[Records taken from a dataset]
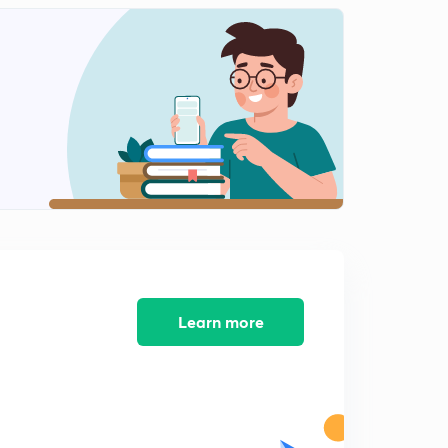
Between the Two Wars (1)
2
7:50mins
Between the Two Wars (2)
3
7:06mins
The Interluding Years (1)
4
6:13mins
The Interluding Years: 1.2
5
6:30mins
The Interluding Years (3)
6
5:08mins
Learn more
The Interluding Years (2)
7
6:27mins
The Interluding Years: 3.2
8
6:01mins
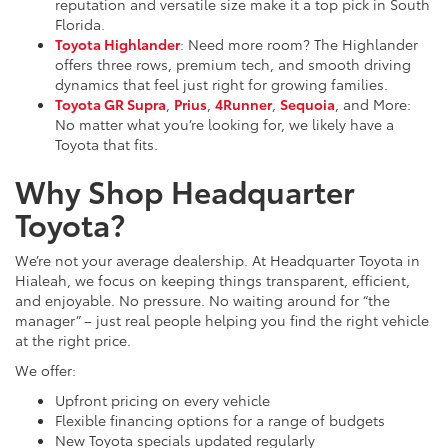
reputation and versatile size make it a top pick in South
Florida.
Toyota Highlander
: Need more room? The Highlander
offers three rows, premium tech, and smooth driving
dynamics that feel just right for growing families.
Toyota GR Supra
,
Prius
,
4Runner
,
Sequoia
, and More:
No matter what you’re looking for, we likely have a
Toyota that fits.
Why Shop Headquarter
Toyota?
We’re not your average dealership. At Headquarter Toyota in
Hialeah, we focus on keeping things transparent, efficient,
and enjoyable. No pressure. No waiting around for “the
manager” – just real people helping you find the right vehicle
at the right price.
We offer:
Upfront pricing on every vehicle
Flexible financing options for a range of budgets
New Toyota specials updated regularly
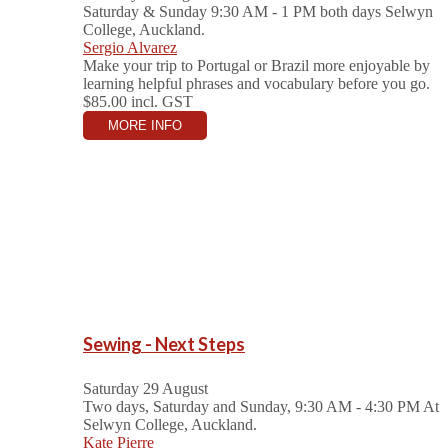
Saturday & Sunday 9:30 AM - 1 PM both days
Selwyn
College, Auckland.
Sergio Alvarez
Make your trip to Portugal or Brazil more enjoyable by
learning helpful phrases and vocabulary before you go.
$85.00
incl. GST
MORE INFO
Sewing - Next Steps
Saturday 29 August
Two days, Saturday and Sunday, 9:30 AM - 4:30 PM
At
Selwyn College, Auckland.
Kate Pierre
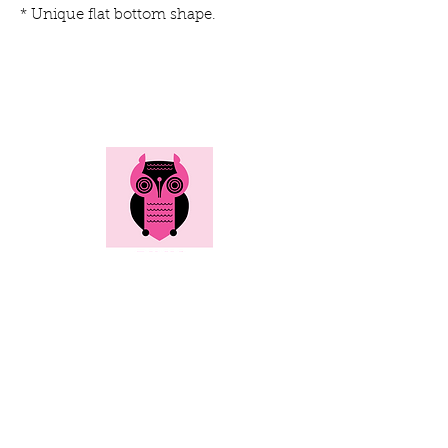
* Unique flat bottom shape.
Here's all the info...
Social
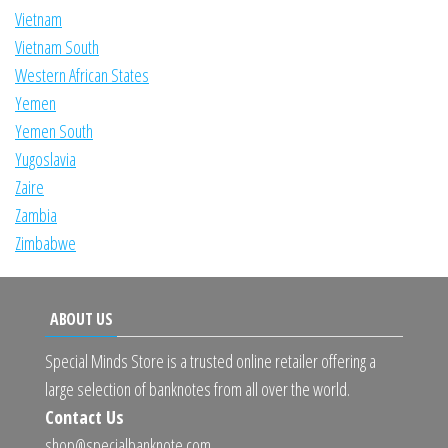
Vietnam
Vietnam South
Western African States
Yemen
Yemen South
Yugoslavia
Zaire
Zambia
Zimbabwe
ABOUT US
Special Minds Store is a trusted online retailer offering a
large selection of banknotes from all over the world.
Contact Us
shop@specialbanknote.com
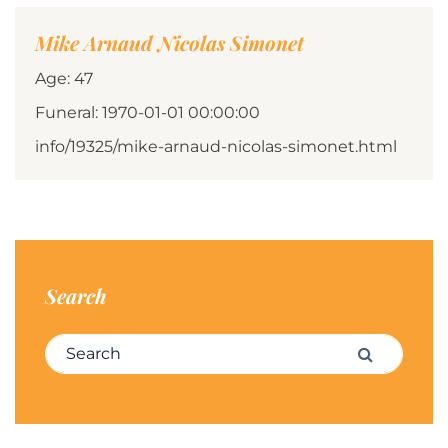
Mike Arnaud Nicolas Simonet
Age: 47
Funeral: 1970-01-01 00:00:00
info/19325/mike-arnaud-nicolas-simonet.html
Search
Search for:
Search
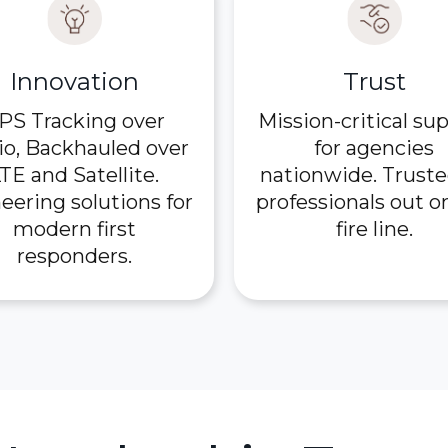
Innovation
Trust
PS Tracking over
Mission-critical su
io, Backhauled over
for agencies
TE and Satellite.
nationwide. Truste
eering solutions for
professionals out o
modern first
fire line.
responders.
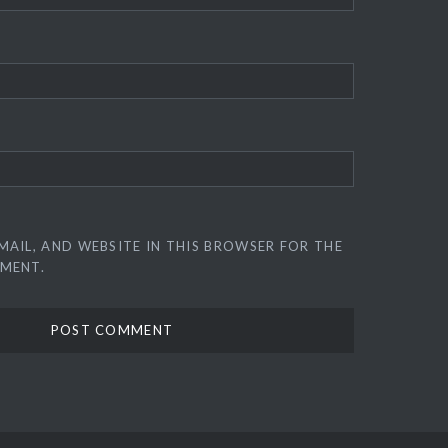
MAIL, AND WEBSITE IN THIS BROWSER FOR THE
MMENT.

REQUEST: Give every line of text in the records above as a JSON list of strings, one string per line, with blank lines left out. Leave out the picture markers.

RESULT OF THE EXERCISE:
[
  "Between the Two Wars (1)",
  "2",
  "7:50mins",
  "Between the Two Wars (2)",
  "3",
  "7:06mins",
  "The Interluding Years (1)",
  "4",
  "6:13mins",
  "The Interluding Years: 1.2",
  "5",
  "6:30mins",
  "The Interluding Years (3)",
  "6",
  "5:08mins",
  "Learn more",
  "The Interluding Years (2)",
  "7",
  "6:27mins",
  "The Interluding Years: 3.2",
  "8",
  "6:01mins",
  "reputation and versatile size make it a top pick in South",
  "Florida.",
  "Toyota Highlander",
  ": Need more room? The Highlander",
  "offers three rows, premium tech, and smooth driving",
  "dynamics that feel just right for growing families.",
  "Toyota GR Supra",
  ",",
  "Prius",
  ",",
  "4Runner",
  ",",
  "Sequoia",
  ", and More:",
  "No matter what you’re looking for, we likely have a",
  "Toyota that fits.",
  "Why Shop Headquarter",
  "Toyota?",
  "We’re not your average dealership. At Headquarter Toyota in",
  "Hialeah, we focus on keeping things transparent, efficient,",
  "and enjoyable. No pressure. No waiting around for “the",
  "manager” – just real people helping you find the right vehicle",
  "at the right price.",
  "We offer:",
  "Upfront pricing on every vehicle",
  "Flexible financing options for a range of budgets",
  "New Toyota specials updated regularly",
  "Saturday & Sunday 9:30 AM - 1 PM both days",
  "Selwyn",
  "College, Auckland.",
  "Sergio Alvarez",
  "Make your trip to Portugal or Brazil more enjoyable by",
  "learning helpful phrases and vocabulary before you go.",
  "$85.00",
  "incl. GST",
  "MORE INFO",
  "Sewing - Next Steps",
  "Saturday 29 August",
  "Two days, Saturday and Sunday, 9:30 AM - 4:30 PM",
  "At",
  "Selwyn College, Auckland.",
  "Kate Pierre",
  "* Unique flat bottom shape.",
  "Here's all the info...",
  "Social",
  "Vietnam",
  "Vietnam South",
  "Western African States",
  "Yemen",
  "Yemen South",
  "Yugoslavia",
  "Zaire",
  "Zambia",
  "Zimbabwe",
  "ABOUT US",
  "Special Minds Store is a trusted online retailer offering a",
  "large selection of banknotes from all over the world.",
  "Contact Us",
  "shop@specialbanknote.com",
  "Mike Arnaud Nicolas Simonet",
  "Age: 47",
  "Funeral: 1970-01-01 00:00:00",
  "info/19325/mike-arnaud-nicolas-simonet.html",
  "Search",
  "Search for:",
  "Search",
  "Innovation",
  "Trust",
  "PS Tracking over",
  "Mission-critical su",
  "io, Backhauled over",
  "for agencies",
  "TE and Satellite.",
  "nationwide. Truste",
  "eering solutions for",
  "professionals out o",
  "modern first",
  "fire line.",
  "responders.",
  "MAIL, AND WEBSITE IN THIS BROWSER FOR THE",
  "MMENT."
]